O Conselho de Recursos do Sistema Financeiro Nacional (CRSFN), por unanimidade de votos, deu parcial provimento ao Recurso Voluntário nº 14.405, para converter a pena de inabilitação pelo prazo de cinco anos, aplicada pela Comissão de Valores Mobiliários (CVM) ao Sr. Eike Batista, à pena de multa de R$ 500 mil, em decorrência de voto com conflito de interesses.

O recorrente era presidente do Conselho de Administração (CA) da Óleo e Gás Participações S.A. (companhia), cujo controle pertencia à Centennial Asset Mining Fund LLC e à Centennial Asset Brazilian Equity Fund LLC, ambas sociedades unipessoais com a integralidade do capital social detido exclusivamente pelo recorrente.

No caso, o recorrente votou, por meio das controladoras, pela aprovação das contas da administração da companhia. A CVM entendeu que, ao aprovar as contas, o recorrente teria imposto sua vontade aos acionistas, impedindo-os de fiscalizar a gestão da companhia, agindo em causa própria para obter a exoneração de sua responsabilidade como administrador.

A CVM entendeu que o recorrente exercia o controle indireto da companhia por meio das controladoras, pois, não havendo outro acionista nas controladoras, a manifestação de vontade dessas empresas seria a manifestação de vontade do único sócio, ou seja, do recorrente.

O CRSFN, por sua vez, destacou que, caso o impedimento de voto tivesse sido observado, as contas da companhia provavelmente não teriam sido aprovadas.
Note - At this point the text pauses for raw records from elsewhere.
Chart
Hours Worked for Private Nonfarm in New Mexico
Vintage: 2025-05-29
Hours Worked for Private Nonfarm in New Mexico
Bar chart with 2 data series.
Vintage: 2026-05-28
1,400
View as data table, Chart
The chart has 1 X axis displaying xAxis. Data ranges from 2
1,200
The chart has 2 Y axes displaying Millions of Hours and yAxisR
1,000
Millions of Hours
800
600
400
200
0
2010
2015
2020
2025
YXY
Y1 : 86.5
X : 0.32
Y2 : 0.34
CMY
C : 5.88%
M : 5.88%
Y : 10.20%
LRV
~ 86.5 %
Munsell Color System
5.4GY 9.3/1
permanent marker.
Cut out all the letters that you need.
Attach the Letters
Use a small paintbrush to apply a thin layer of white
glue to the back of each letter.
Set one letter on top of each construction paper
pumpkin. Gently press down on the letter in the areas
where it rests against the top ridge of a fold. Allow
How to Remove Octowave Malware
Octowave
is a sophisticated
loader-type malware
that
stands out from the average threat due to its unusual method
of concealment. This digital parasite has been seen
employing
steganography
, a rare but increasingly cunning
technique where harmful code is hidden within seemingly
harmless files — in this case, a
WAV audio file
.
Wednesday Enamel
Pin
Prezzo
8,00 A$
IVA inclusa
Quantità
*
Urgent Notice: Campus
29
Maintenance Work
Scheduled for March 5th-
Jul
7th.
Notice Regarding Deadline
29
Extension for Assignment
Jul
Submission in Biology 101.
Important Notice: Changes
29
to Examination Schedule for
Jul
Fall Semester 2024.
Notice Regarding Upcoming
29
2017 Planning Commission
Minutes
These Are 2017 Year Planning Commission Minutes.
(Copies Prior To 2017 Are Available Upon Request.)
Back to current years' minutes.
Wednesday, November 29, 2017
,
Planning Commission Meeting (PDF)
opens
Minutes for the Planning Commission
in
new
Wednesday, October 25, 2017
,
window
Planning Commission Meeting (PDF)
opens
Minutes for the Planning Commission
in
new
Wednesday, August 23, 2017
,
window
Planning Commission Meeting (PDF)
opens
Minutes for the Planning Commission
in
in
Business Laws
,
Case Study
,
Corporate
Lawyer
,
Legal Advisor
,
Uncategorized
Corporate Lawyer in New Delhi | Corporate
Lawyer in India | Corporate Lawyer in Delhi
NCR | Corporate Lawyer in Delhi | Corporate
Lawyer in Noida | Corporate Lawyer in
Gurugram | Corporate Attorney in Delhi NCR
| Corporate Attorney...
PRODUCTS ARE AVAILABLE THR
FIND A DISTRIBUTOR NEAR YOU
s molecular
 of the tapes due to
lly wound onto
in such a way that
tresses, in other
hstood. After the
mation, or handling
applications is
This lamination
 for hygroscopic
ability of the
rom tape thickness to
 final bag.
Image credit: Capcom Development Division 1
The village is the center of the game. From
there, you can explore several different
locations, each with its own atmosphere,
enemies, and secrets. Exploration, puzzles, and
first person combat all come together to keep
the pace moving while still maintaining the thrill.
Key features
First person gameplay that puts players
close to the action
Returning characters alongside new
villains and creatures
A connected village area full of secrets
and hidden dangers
No entanto, apesar de ter entendido caracterizada a irregularidade, o Conselho converteu a penalidade de inabilitação em pena de multa de R$ 500 mil, pois, de acordo com sua jurisprudência e com a legislação vigente, o voto em conflito de interesses não caracterizaria infração grave, não sendo cabível a aplicação de pena de inabilitação.